* Task to complete:
All that is needed is a count of the lines in this data that contain the word "Figure".

* Input data:
#####
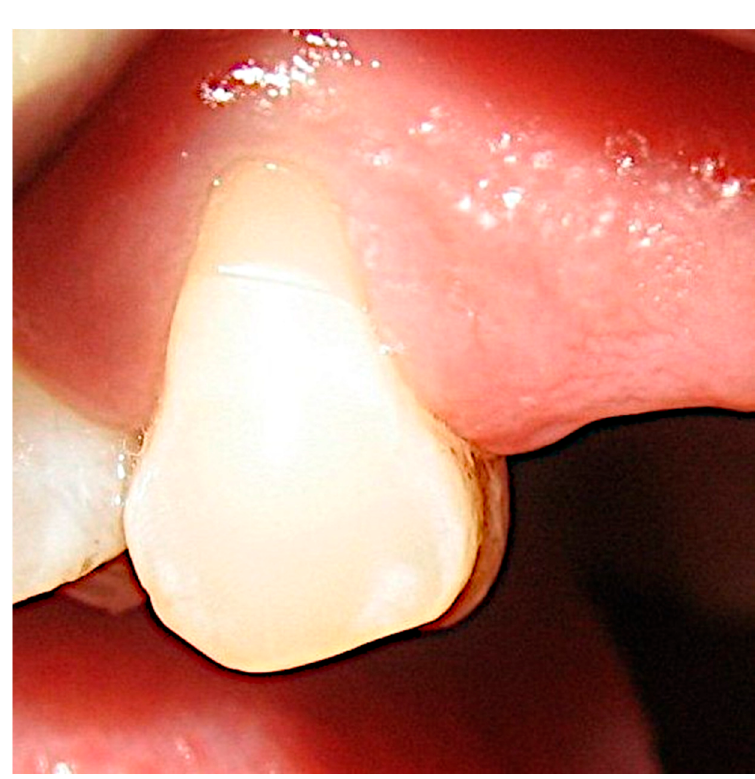
Figure 3. Selection of the most sensitive tooth in the oral cavity.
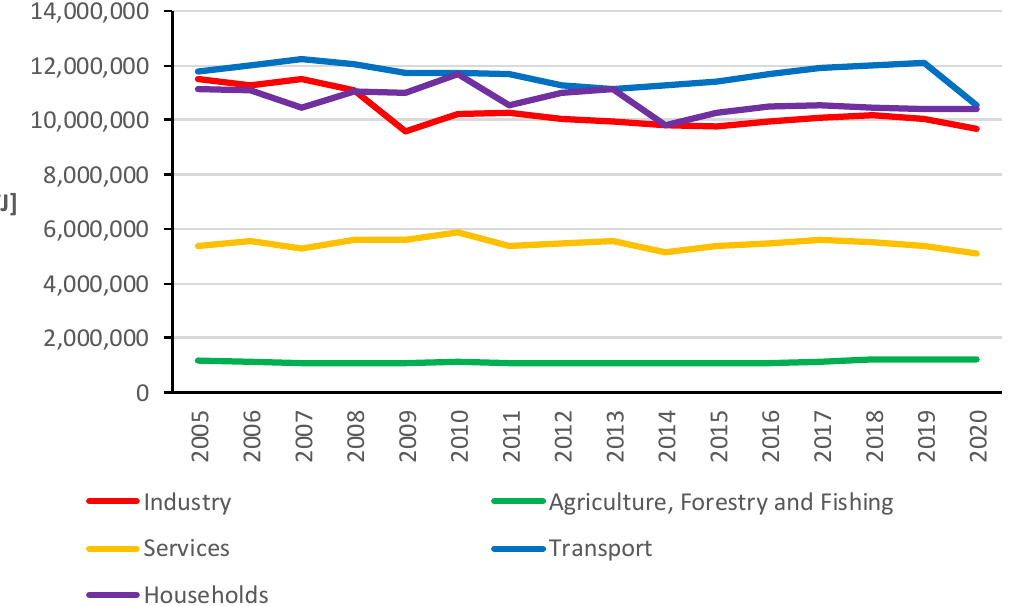
Figure 2. Final energy consumption by sector and area in EU countries from 2005 to 2020.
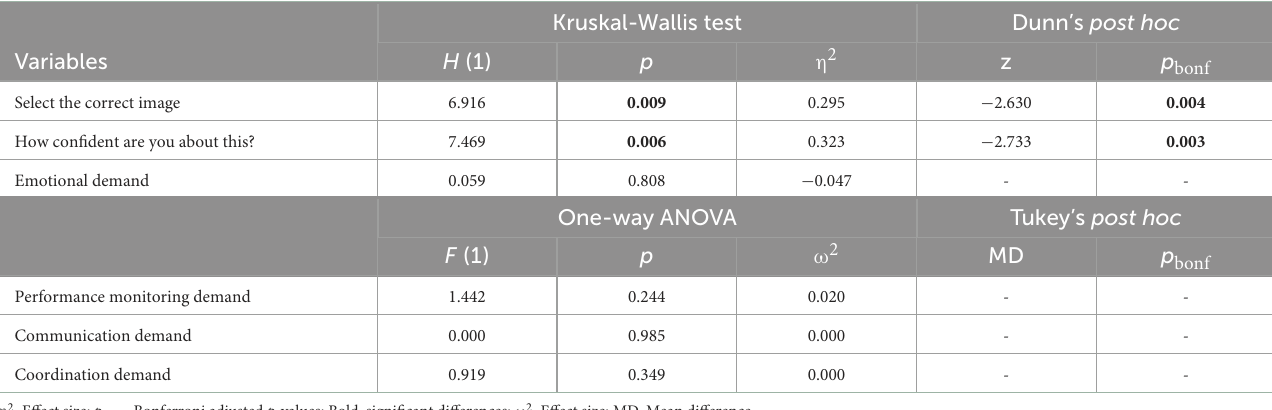
TABLE 2 Task 1 comparisons between VDE and Arkime ( N = 22).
#####
* Response to this task:
2